It’s never easy to replace a living legend — and in Foster City, Judy Edelson qualifies as that.
Finding the successor for the director of the Peninsula Jewish Community Center since the early 1980s will be “like replacing John Wooden,” says PJCC board president Scott Hartley, likening Edelson to the former UCLA basketball coach who racked up 10 national championships.
But after an exhaustive search, the PJCC has hired its new “coach” — Deborah Pinsky, who starts early in 2008.
“She stood out in a lot of different ways to me,” said Bruce Pasternack, a former board president and search committee member.
“She had a breadth of experience with all different types of centers … and the world of JCCs and other jobs in the Jewish community. She has a great knowledge of what it takes to lead a center and struck me as someone who would be a terrific leader and replace an almost irreplaceable person in Judy Edelson.”
Pinsky, 54, currently is executive director of B’nai Jeshurun in Manhattan’s Upper West Side, an egalitarian, unaffiliated congregation of 4,000-plus member families. Prior to that, she was executive director of JCCs in Los Angeles, her native Montreal and Toronto, where she brought the center back from near bankruptcy.
The PJCC has grown exponentially in the past few years. Since moving from Belmont to Foster City a couple of years ago its budget has grown from around $2 million to $15 million yearly and membership has jumped from 1,000 to 10,500.
That’s not to say all the challenges are over. The center is still hoping to raise funds to build a theater (and is contractually obligated with Foster City to do so) and has plans for a senior center as well.
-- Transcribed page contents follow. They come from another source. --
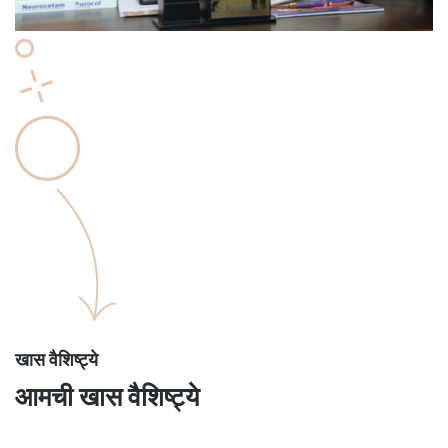
खास वैशिष्ट्ये
आमची खास वैशिष्ट्ये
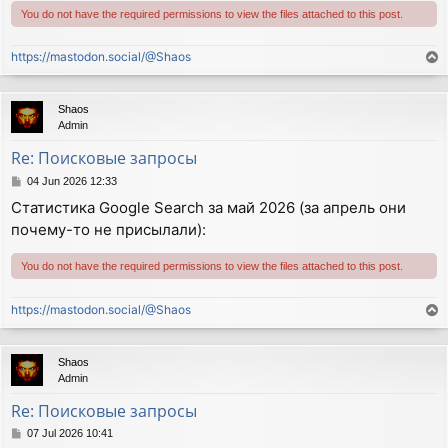
You do not have the required permissions to view the files attached to this post.
https://mastodon.social/@Shaos
T
o
p
Shaos
Admin
Re: Поисковые запросы
P
04 Jun 2026 12:33
o
Статистика Google Search за май 2026 (за апрель они
s
почему-то не присылали):
t
You do not have the required permissions to view the files attached to this post.
https://mastodon.social/@Shaos
T
o
p
Shaos
Admin
Re: Поисковые запросы
P
07 Jul 2026 10:41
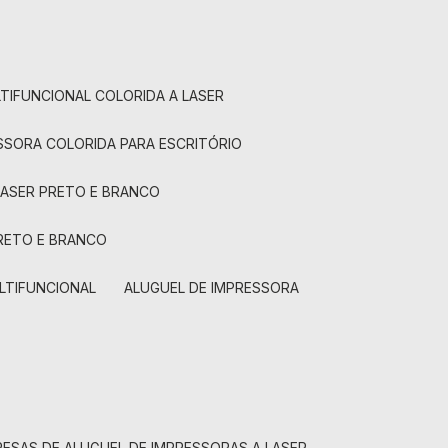
LTIFUNCIONAL COLORIDA A LASER
ESSORA COLORIDA PARA ESCRITÓRIO
LASER PRETO E BRANCO
PRETO E BRANCO
LTIFUNCIONAL
ALUGUEL DE IMPRESSORA
RESAS DE ALUGUEL DE IMPRESSORAS A LASER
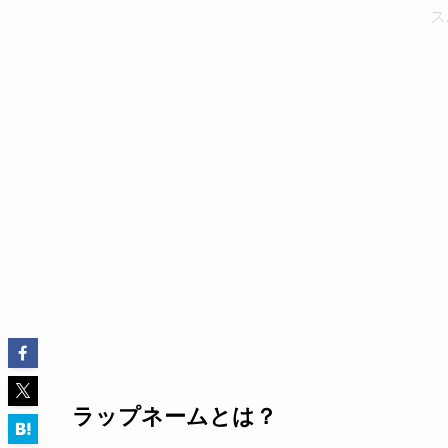
ス
ラップネームとは？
“It would be great if I could build that theater and cultural arts center and raise a lot of money in the next couple of years,” said a chuckling Pinsky, whose lightning-fast diction reveals the odd trace of her Montreal origin.
Her other great challenge will be “to take the magnificent facility and add a texture and a tone and soul to it. The building is there — but what kind of identity do we want to have?”
Pinsky, who plans on living in San Francisco and commuting, said she won’t be a clone of Edelson — “though we’re very much alike; we both have so much energy. When the two of us are talking no one else gets a word in edgewise.
“I’m not taking over for someone who was fired or did a bad job but a living legend and one who lets go of the reins very willingly. And you don’t get that all the time.”